ASSIGNMENT
The copy you return must match the listing word for word and carry no pictures.

RECORDS SHOWN
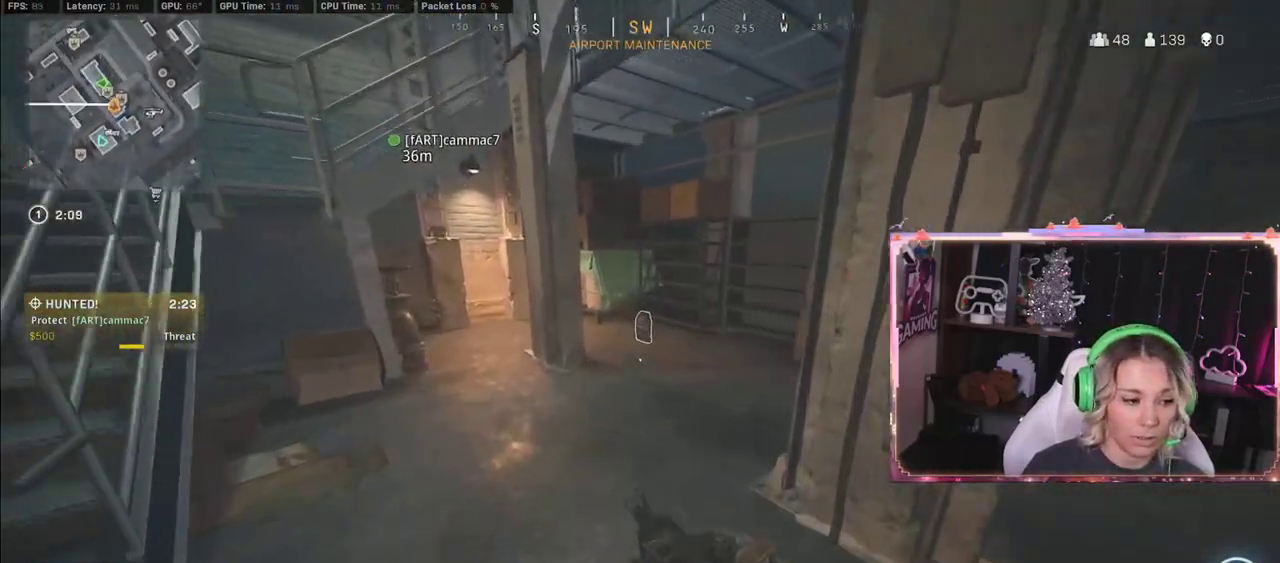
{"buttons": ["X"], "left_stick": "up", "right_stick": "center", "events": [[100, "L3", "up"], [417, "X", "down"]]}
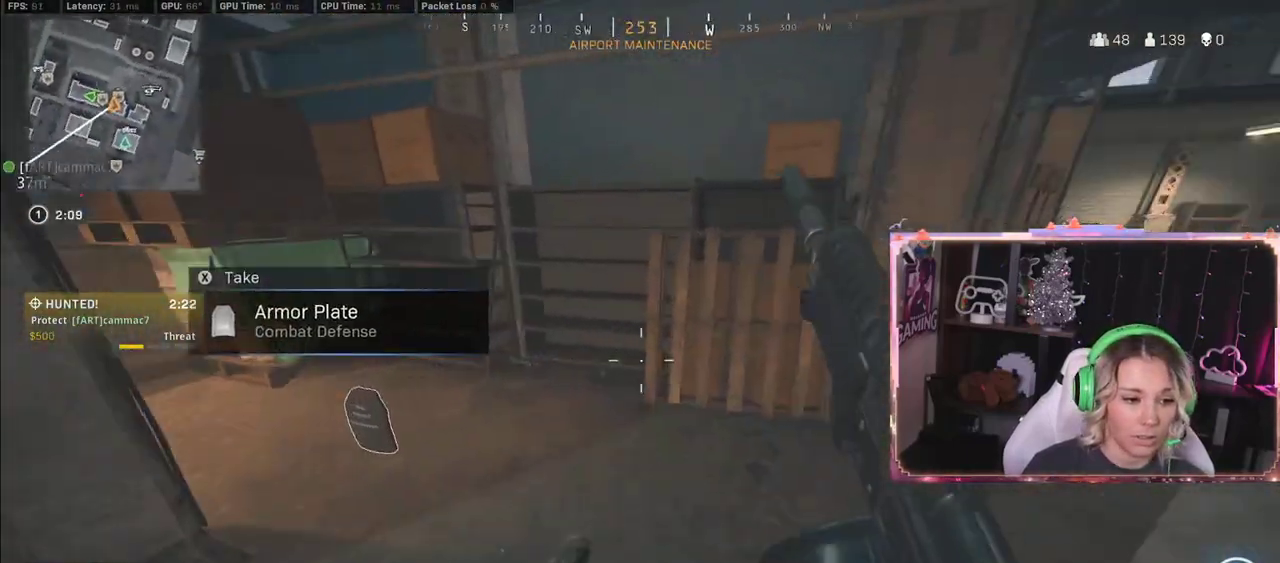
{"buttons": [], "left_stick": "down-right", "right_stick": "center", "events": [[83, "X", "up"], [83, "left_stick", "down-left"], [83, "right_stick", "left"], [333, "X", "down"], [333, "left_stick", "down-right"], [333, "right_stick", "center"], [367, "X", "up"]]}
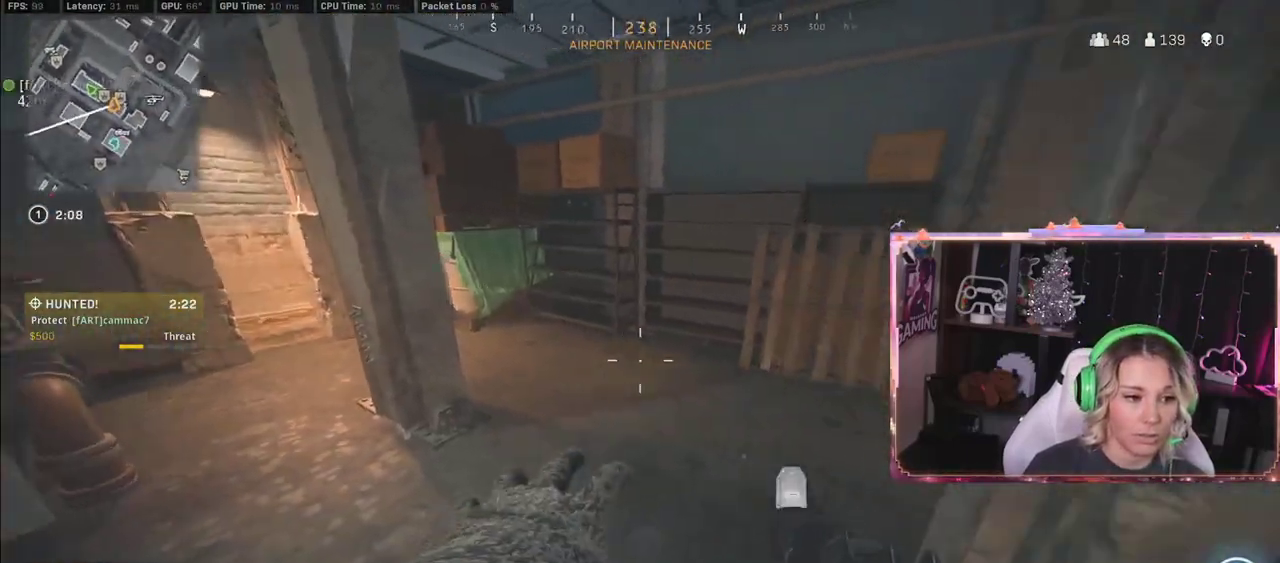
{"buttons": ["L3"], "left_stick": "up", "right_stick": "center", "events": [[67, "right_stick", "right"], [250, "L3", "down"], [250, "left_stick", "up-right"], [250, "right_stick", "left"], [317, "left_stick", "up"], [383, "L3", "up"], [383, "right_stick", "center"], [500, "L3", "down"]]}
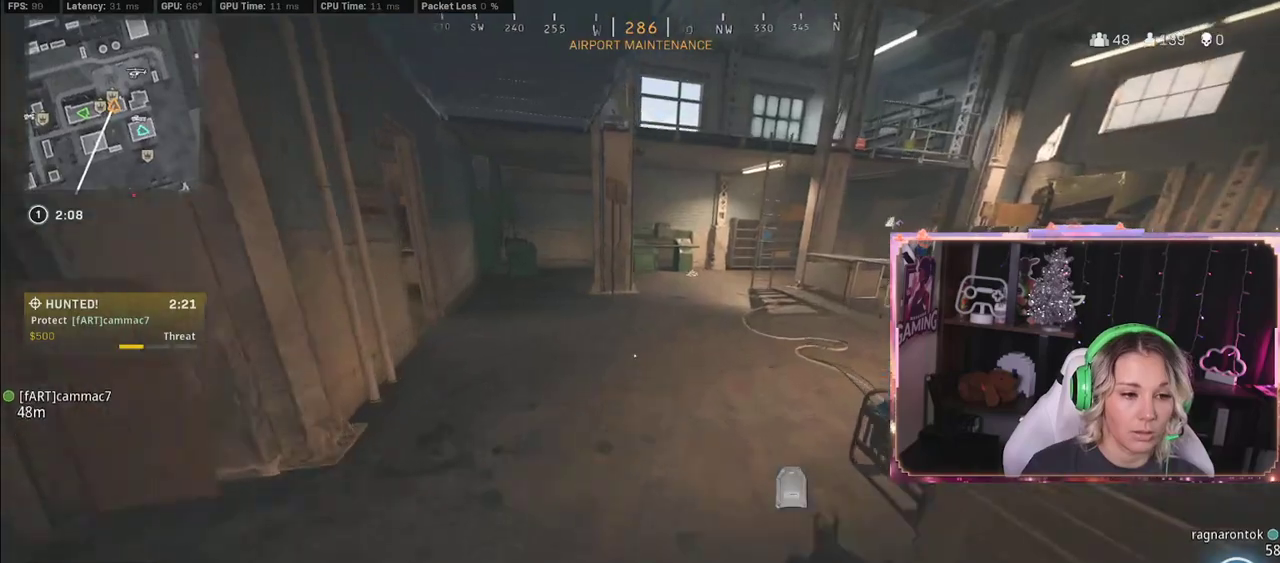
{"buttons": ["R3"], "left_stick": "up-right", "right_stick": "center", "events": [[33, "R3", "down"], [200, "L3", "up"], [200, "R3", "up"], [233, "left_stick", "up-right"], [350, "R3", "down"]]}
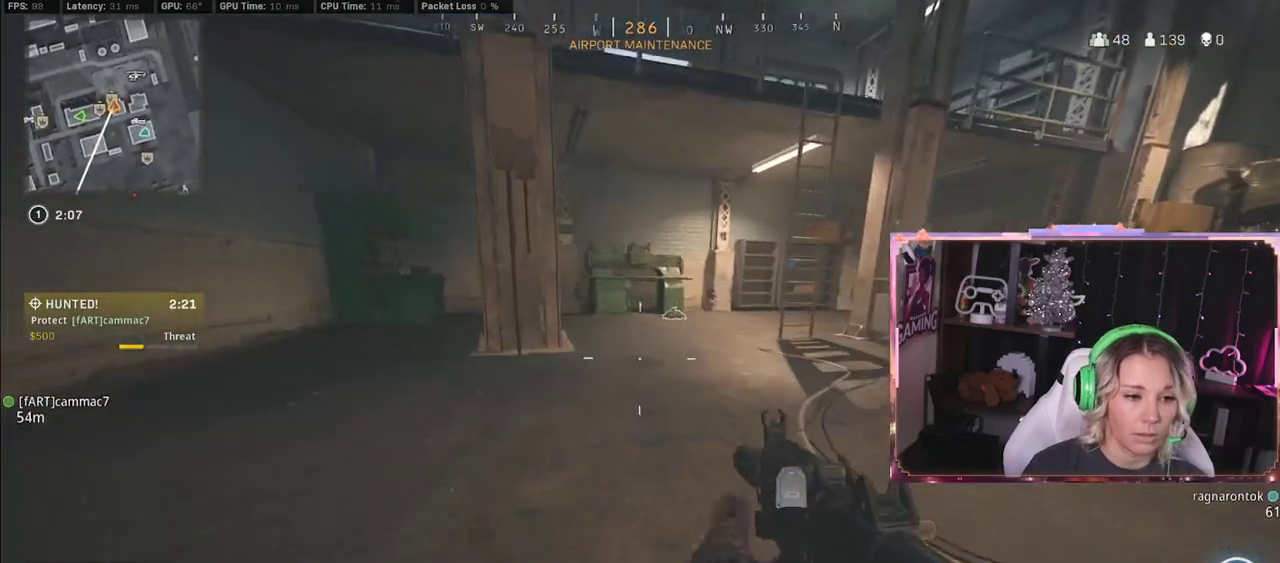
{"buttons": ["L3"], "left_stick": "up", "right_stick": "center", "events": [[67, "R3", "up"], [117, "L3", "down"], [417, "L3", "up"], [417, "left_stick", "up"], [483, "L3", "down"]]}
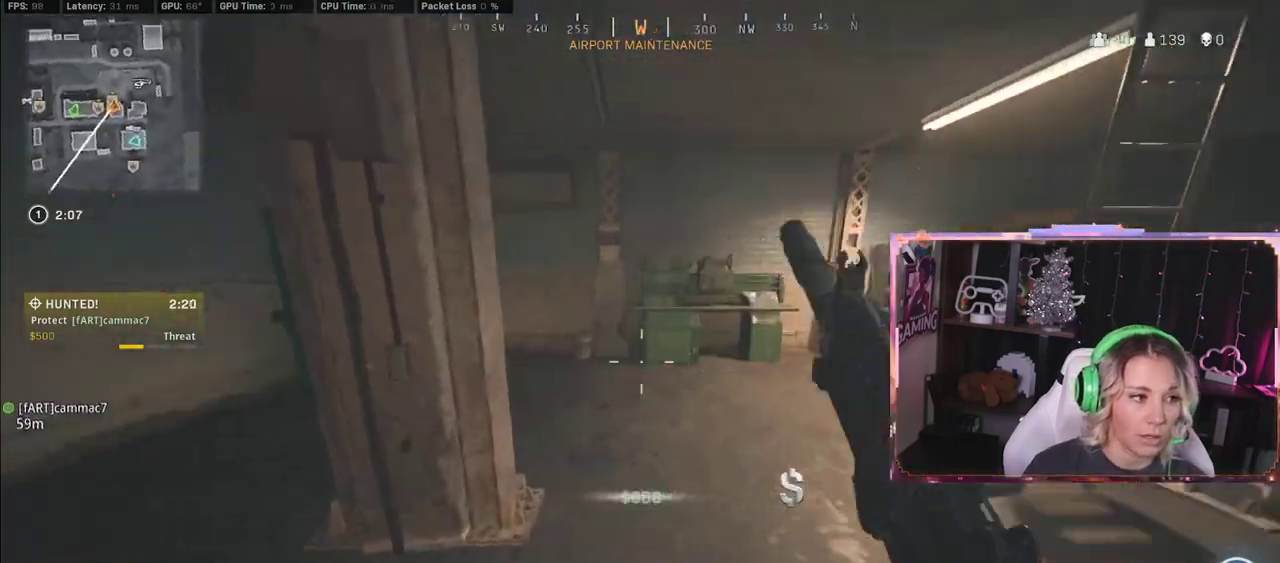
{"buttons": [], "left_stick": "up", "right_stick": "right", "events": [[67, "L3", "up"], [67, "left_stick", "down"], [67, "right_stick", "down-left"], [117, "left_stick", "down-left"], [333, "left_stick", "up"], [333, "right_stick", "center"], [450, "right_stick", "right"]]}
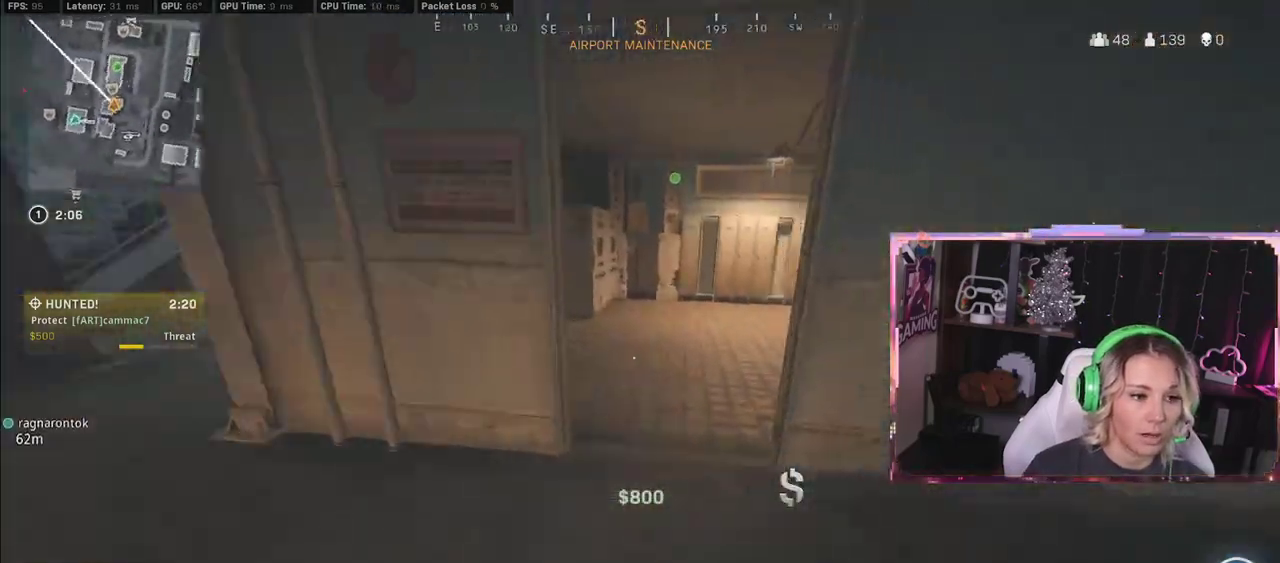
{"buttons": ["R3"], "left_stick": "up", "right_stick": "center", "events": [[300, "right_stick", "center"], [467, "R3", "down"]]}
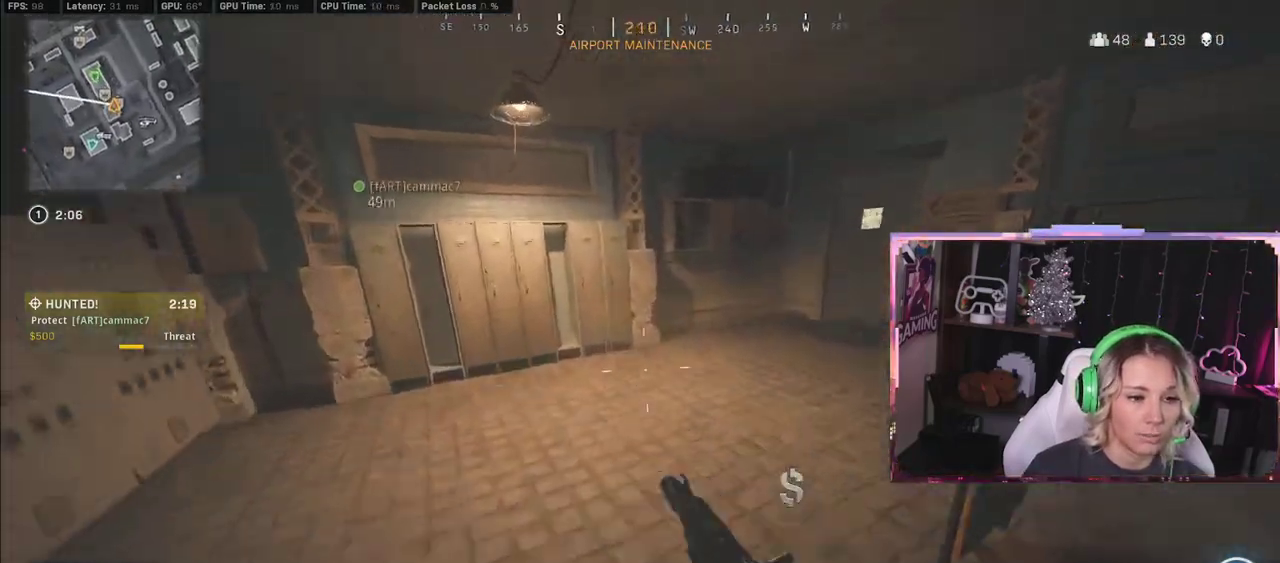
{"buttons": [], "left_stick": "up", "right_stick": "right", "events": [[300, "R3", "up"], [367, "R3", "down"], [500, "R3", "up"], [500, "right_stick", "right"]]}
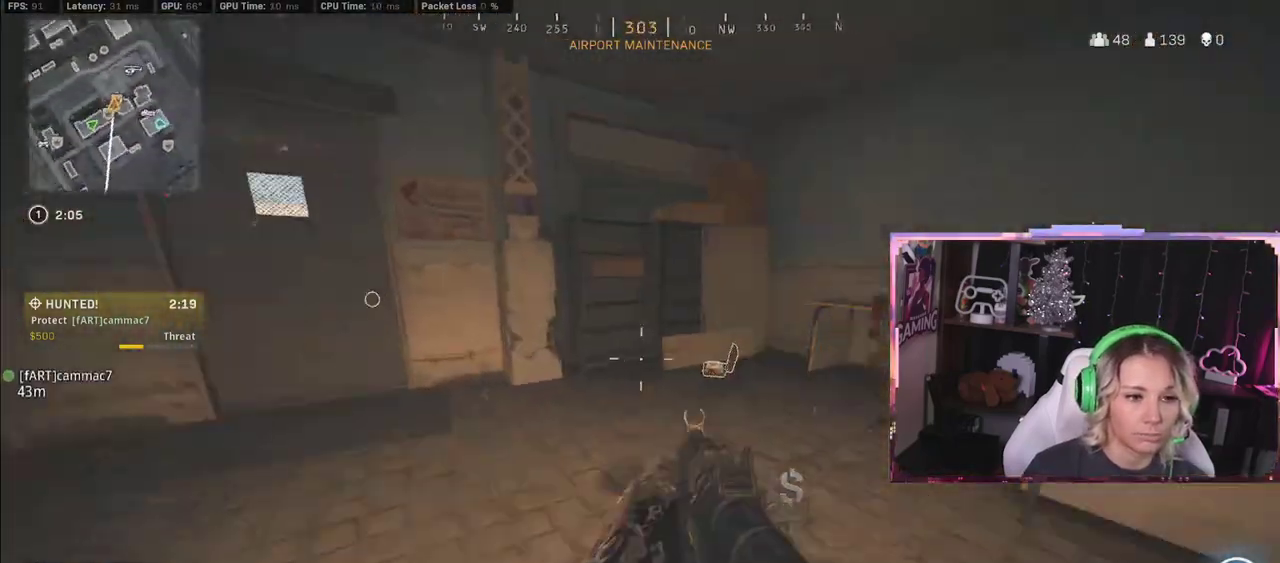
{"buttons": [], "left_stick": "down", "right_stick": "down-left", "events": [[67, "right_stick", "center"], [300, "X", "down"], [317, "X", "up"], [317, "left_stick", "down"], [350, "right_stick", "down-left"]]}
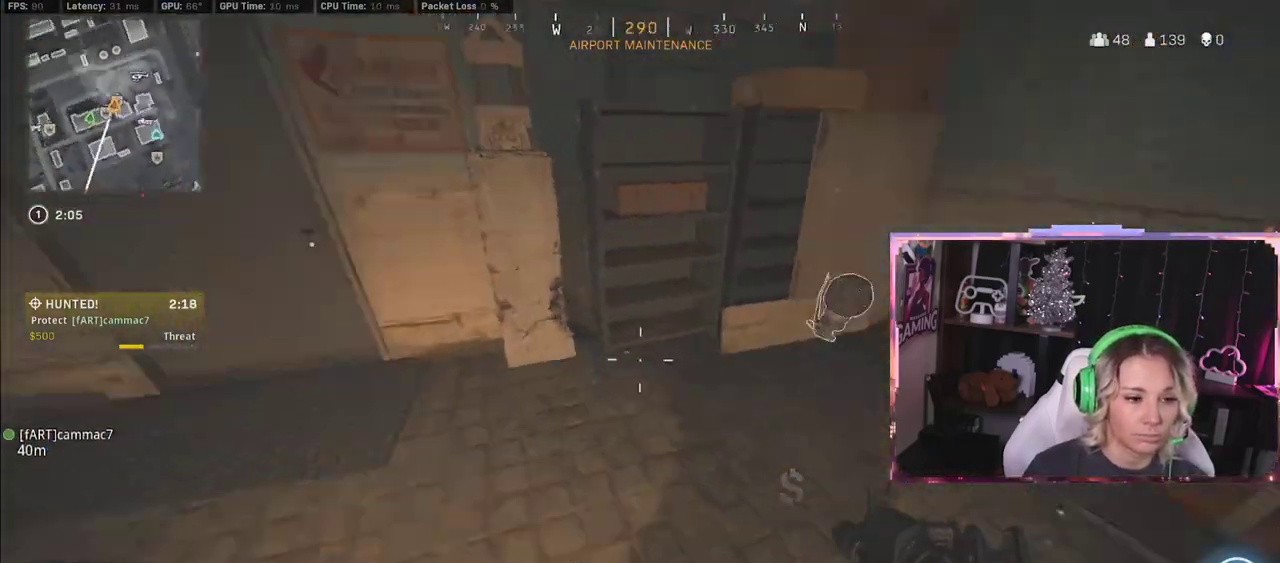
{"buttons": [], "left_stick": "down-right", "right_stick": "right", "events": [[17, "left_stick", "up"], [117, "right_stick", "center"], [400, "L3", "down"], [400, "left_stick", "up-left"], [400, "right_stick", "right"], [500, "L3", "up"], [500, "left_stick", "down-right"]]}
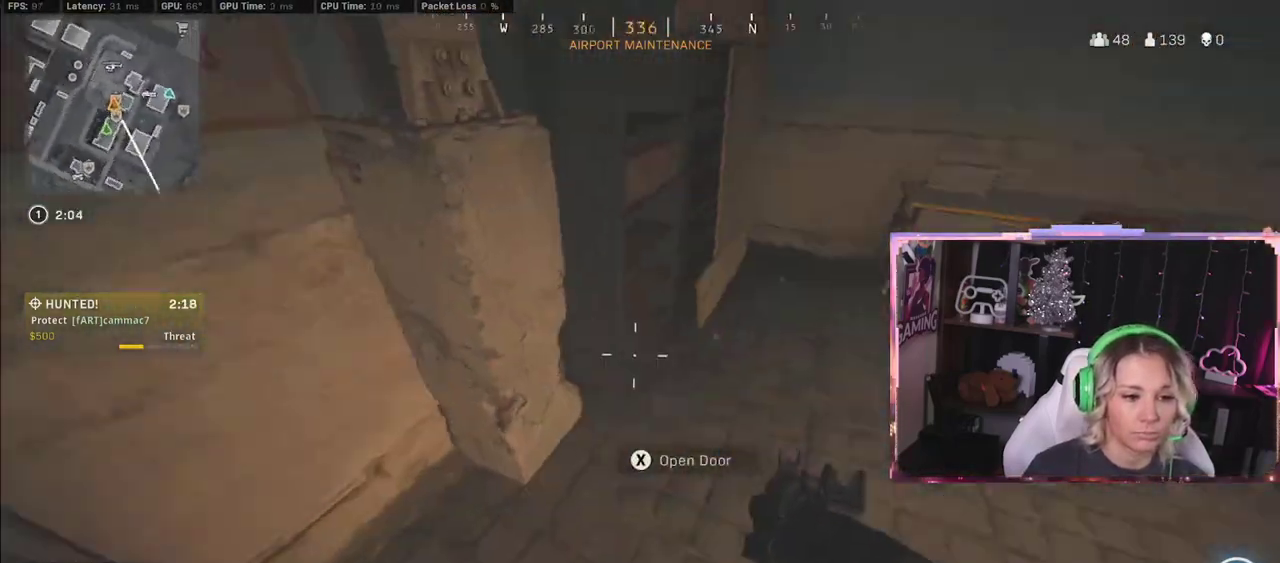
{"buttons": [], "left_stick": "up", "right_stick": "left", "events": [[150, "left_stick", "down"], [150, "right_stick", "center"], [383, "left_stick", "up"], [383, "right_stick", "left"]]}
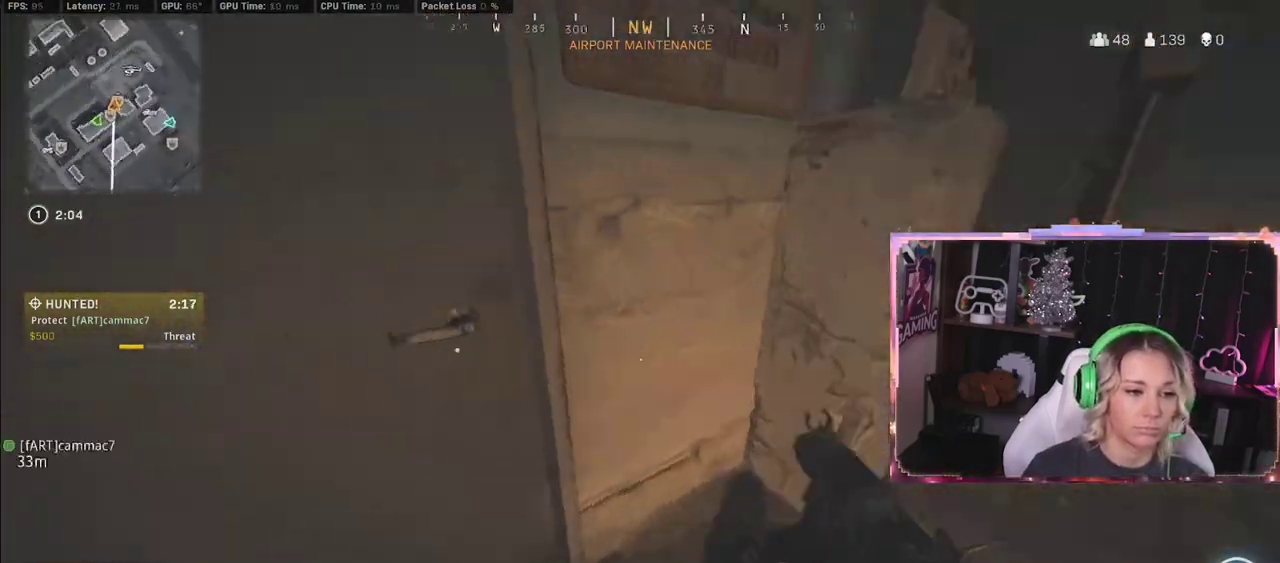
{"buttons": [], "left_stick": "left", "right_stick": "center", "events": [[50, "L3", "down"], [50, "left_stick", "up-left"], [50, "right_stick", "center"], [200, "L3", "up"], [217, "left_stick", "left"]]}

TASK RESULT
{"buttons": ["X"], "left_stick": "up", "right_stick": "center", "events": [[100, "L3", "up"], [417, "X", "down"]]}
{"buttons": [], "left_stick": "down-right", "right_stick": "center", "events": [[83, "X", "up"], [83, "left_stick", "down-left"], [83, "right_stick", "left"], [333, "X", "down"], [333, "left_stick", "down-right"], [333, "right_stick", "center"], [367, "X", "up"]]}
{"buttons": ["L3"], "left_stick": "up", "right_stick": "center", "events": [[67, "right_stick", "right"], [250, "L3", "down"], [250, "left_stick", "up-right"], [250, "right_stick", "left"], [317, "left_stick", "up"], [383, "L3", "up"], [383, "right_stick", "center"], [500, "L3", "down"]]}
{"buttons": ["R3"], "left_stick": "up-right", "right_stick": "center", "events": [[33, "R3", "down"], [200, "L3", "up"], [200, "R3", "up"], [233, "left_stick", "up-right"], [350, "R3", "down"]]}
{"buttons": ["L3"], "left_stick": "up", "right_stick": "center", "events": [[67, "R3", "up"], [117, "L3", "down"], [417, "L3", "up"], [417, "left_stick", "up"], [483, "L3", "down"]]}
{"buttons": [], "left_stick": "up", "right_stick": "right", "events": [[67, "L3", "up"], [67, "left_stick", "down"], [67, "right_stick", "down-left"], [117, "left_stick", "down-left"], [333, "left_stick", "up"], [333, "right_stick", "center"], [450, "right_stick", "right"]]}
{"buttons": ["R3"], "left_stick": "up", "right_stick": "center", "events": [[300, "right_stick", "center"], [467, "R3", "down"]]}
{"buttons": [], "left_stick": "up", "right_stick": "right", "events": [[300, "R3", "up"], [367, "R3", "down"], [500, "R3", "up"], [500, "right_stick", "right"]]}
{"buttons": [], "left_stick": "down", "right_stick": "down-left", "events": [[67, "right_stick", "center"], [300, "X", "down"], [317, "X", "up"], [317, "left_stick", "down"], [350, "right_stick", "down-left"]]}
{"buttons": [], "left_stick": "down-right", "right_stick": "right", "events": [[17, "left_stick", "up"], [117, "right_stick", "center"], [400, "L3", "down"], [400, "left_stick", "up-left"], [400, "right_stick", "right"], [500, "L3", "up"], [500, "left_stick", "down-right"]]}
{"buttons": [], "left_stick": "up", "right_stick": "left", "events": [[150, "left_stick", "down"], [150, "right_stick", "center"], [383, "left_stick", "up"], [383, "right_stick", "left"]]}
{"buttons": [], "left_stick": "left", "right_stick": "center", "events": [[50, "L3", "down"], [50, "left_stick", "up-left"], [50, "right_stick", "center"], [200, "L3", "up"], [217, "left_stick", "left"]]}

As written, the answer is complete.